▸ WORK REQUEST:
Switch each "chart" in the lines below to "graph", changing nothing else, and write the lines out again without the pictures.

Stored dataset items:

BEGIN

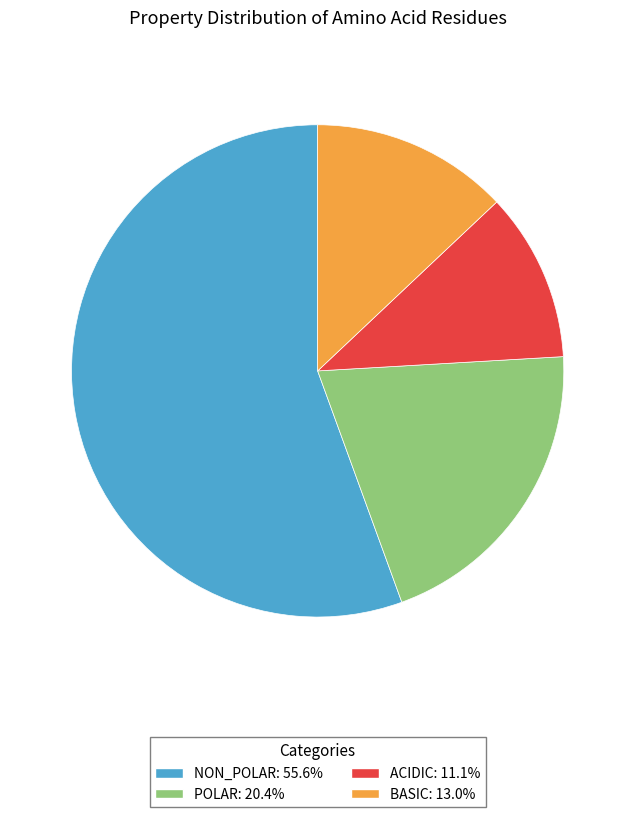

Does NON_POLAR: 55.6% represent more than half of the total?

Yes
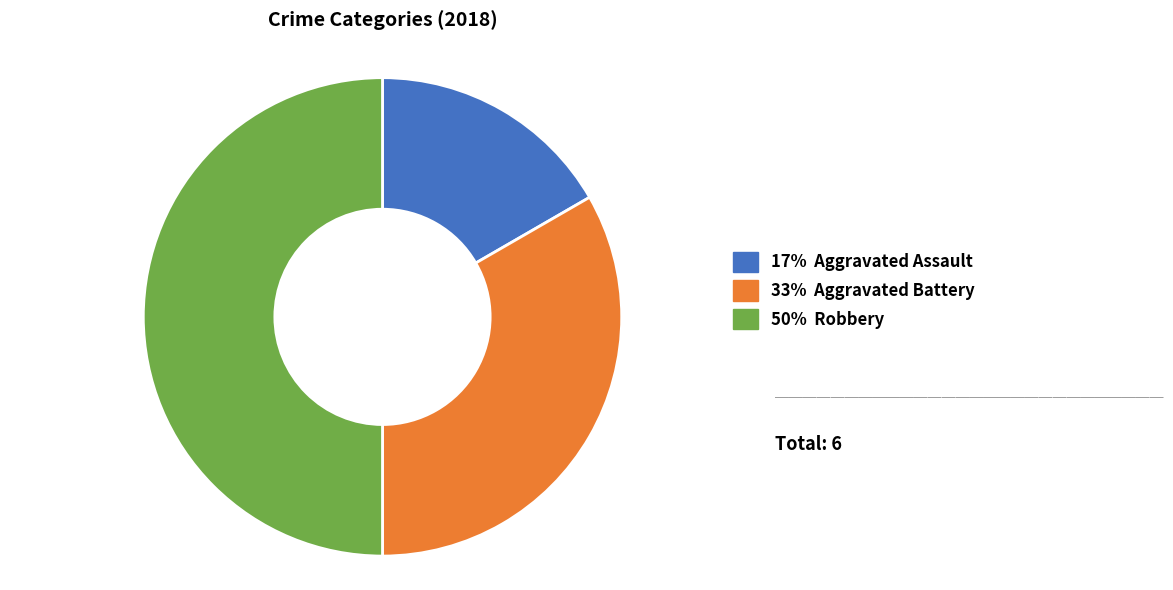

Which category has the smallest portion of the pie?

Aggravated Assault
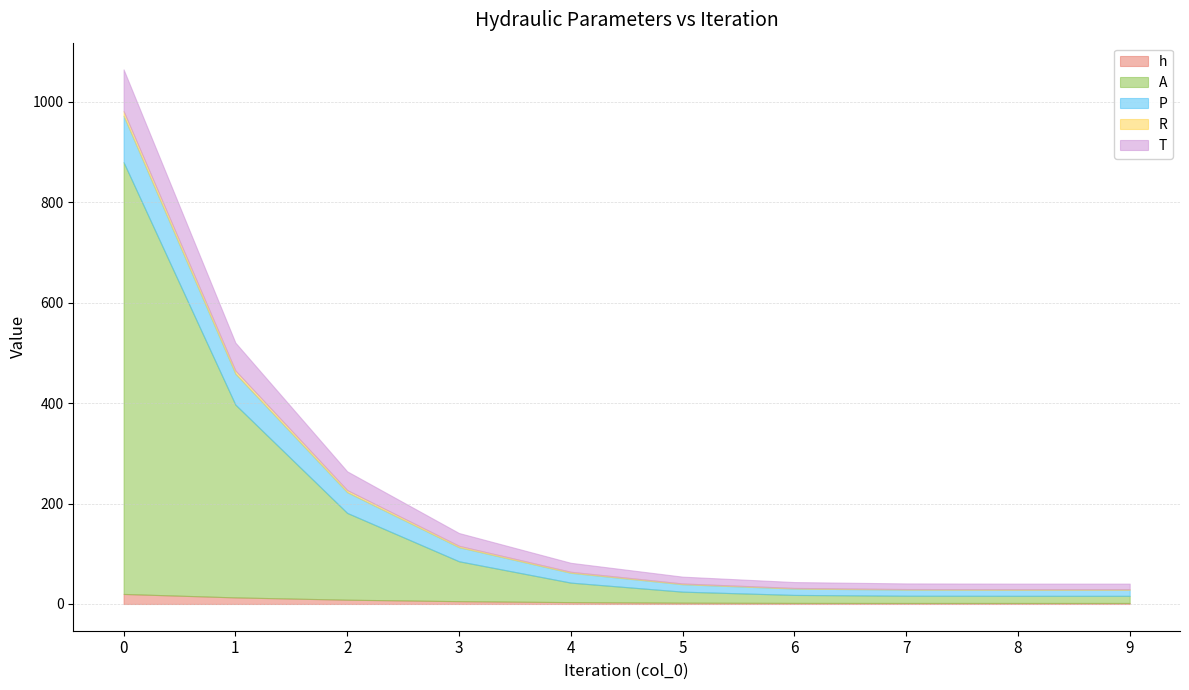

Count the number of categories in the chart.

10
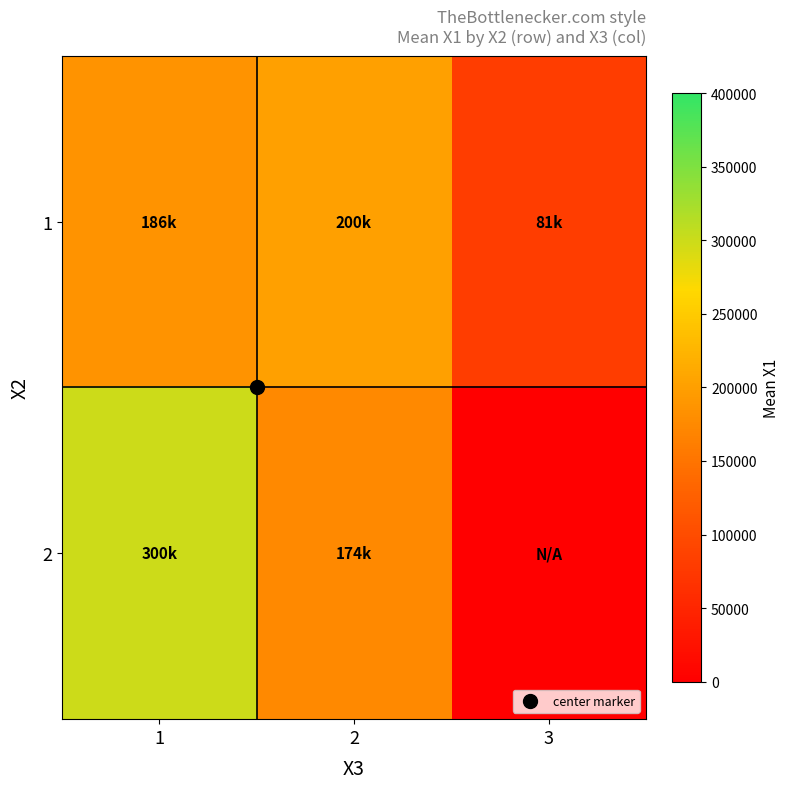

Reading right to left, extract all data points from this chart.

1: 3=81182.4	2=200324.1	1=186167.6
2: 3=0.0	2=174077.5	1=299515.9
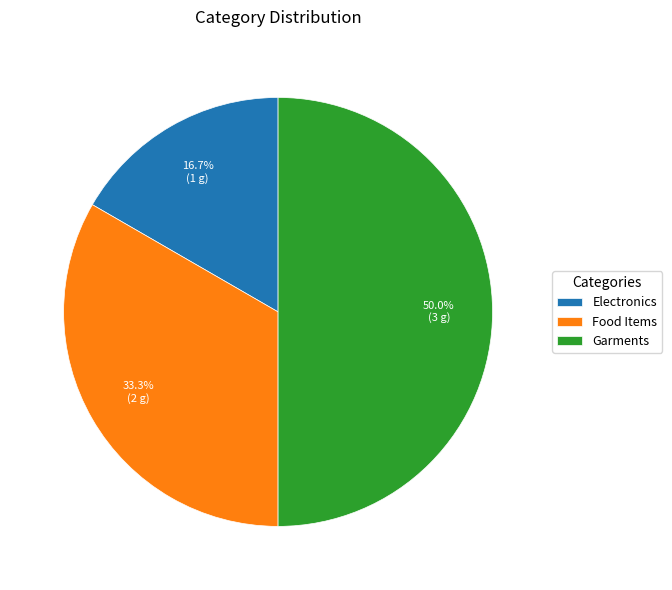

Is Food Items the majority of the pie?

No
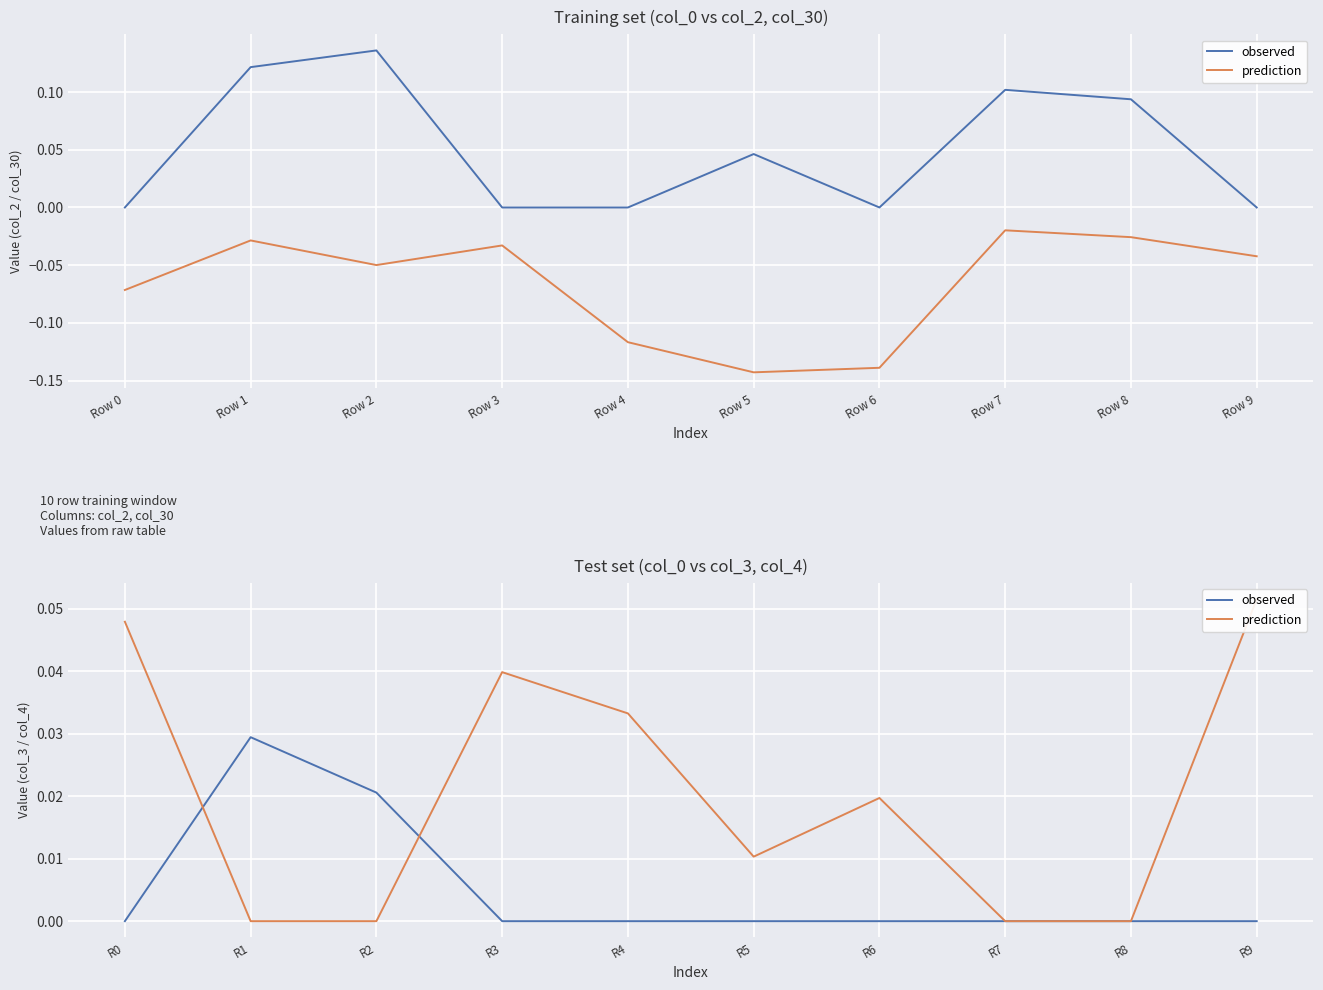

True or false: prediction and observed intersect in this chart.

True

END

▸ RESPONSE AREA:
Does NON_POLAR: 55.6% represent more than half of the total?

Yes

Which category has the smallest portion of the pie?

Aggravated Assault

Count the number of categories in the graph.

10

Reading right to left, extract all data points from this graph.

1: 3=81182.4	2=200324.1	1=186167.6
2: 3=0.0	2=174077.5	1=299515.9

Is Food Items the majority of the pie?

No

True or false: prediction and observed intersect in this graph.

True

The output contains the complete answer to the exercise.